Former youth coaches say he always had his professionalism, intuition, and physicality
The striker joined Koln when he was just 20 and was relegated with the club two years later
He joined Koln at an exciting time. In his first season the club finished fifth, their highest finish this century. Guirassy was on the bench playing second fiddle to Anthony Modeste but that didn’t matter. European football beckoned.
Yet as is often the case, European football became a hindrance for Koln. In 2017/18, contending with a packed calendar and stripped of their finest talents, they finished rock bottom with Guirassy leading the line.
While he scored a Europa League goal against Arsenal that campaign, he couldn’t do enough to inspire them to safety. Half-way through the next season Amiens took him on loan, and he signed for them permanently in 2019 after just nine goals in 45 appearances at Koln.
That’s what makes his form so surprising, perhaps. Bundesliga fans aren’t used to seeing this version of Guirassy. When he first arrived in Germany, the media and fans used to spell his name wrong. Sehrou, not Serhou Guirassy, they wrote until he corrected them. Koln even had to get their autograph cards reprinted.
Fans may see a man who failed to shine first time around and was therefore ushered out the door to Amiens, a French yo-yo club, where he averaged a goal every three games. Respectable, but unremarkable.
Amiens laid the foundations – Spurs scouted him while Leicester City and Aston Villa mulled over a move in 2020. That said, his career trajectory has only really been catapulted at Rennes and Stuttgart, where he has unearthed his best self. Now, he really does look the complete striker.
Last campaign, as Stuttgart meandered around the lower reaches of the Bundesliga table like an old DVD screensaver, he played under four different managers, four different approaches, and that battle of ideas has formed a player who can score any type of goal and produce in any moment.
It’s the zenith of the danger he has always wanted to be.

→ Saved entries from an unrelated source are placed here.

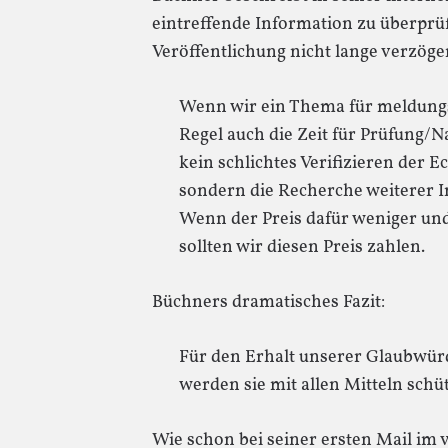
eintreffende Information zu überprüf
Veröffentlichung nicht lange verzöge
Wenn wir ein Thema für meldungs
Regel auch die Zeit für Prüfung/N
kein schlichtes Verifizieren der E
sondern die Recherche weiterer In
Wenn der Preis dafür weniger un
sollten wir diesen Preis zahlen.
Büchners dramatisches Fazit:
Für den Erhalt unserer Glaubwürdi
werden sie mit allen Mitteln schü
Wie schon bei seiner ersten Mail im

At Amiens, he said: ‘When you are an attacker, you must know how to do everything, be able to adapt to all types of situations. You must be able to store, go deep and know how to vary your game to the fullest.’

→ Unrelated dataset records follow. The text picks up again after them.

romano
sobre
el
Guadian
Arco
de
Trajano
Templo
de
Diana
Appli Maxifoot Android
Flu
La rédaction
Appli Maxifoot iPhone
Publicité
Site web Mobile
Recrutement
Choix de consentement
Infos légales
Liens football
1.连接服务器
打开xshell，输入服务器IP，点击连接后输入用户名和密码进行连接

Guirassy ranks highly in most metrics you can think of. Besides his obvious goal threat, he’s in the top 3% of Bundesliga strikers for passes completed, the top 10% for total carrying distance, and the top fifth for aerial duels won.
Playing in an innovative 3-3-4 shape in possession, Stuttgart is the perfect stomping ground for a striker who likes to get on the ball. He is the fulcrum on the team. The 6ft 1in striker enjoys playing with his back to goal and bringing teammates into play, but equally he can lead a direct and devastating counter by running at defenders.

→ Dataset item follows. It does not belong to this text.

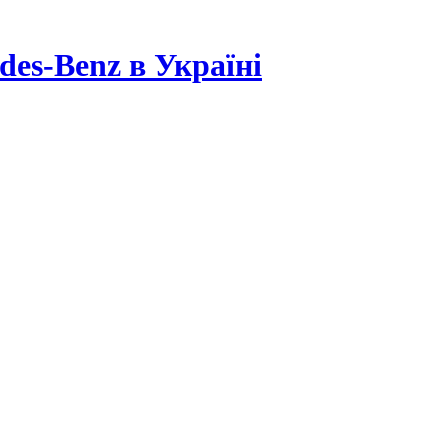
es-Benz в Україні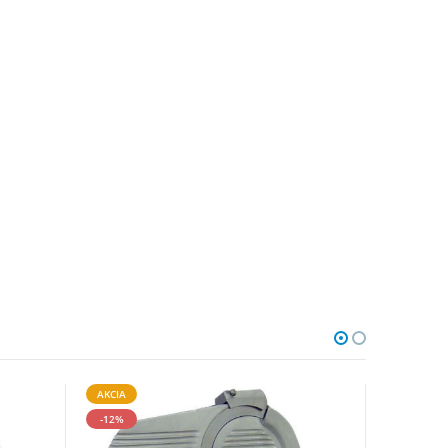
AKCIA
-12%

A spell in Amiens, where he slowly built his stock, gathered the attention of bigger clubs
He scored Rennes’ first-ever Champions League goal in 2020 – a penalty against Krasnodar
With Stuttgart second in the Bundesliga and working towards the dreaming spires of continental qualification, a report in Bild suggests that Guirassy intends to stay put in January. Unless one of the big guns come in for him, why trade a potential title tilt in Germany for mid-table in a distant land?
There’s also the Africa Cup of Nations from mid-January to mid-February. Guirassy will be there with Guinea. As the shopping trolleys chase him, he may well want to focus on the tournament and ignore the clamour of being wanted.
Wherever Guirassy ends up, however he ends up, he has briefly lived the dream. Europe’s top scorer. Records shattered – his hat-trick against Wolfsburg was Stuttgart’s fastest in 54 years. Mbappe, Harry Kane, Erling Haaland? Scooping up the dust left in his wake.
For all the talk of his transformation, Guirassy insists there’s no secret and that he hasn’t changed. And perhaps that much is true. But whatever he is doing with the ball has altered beyond recognition.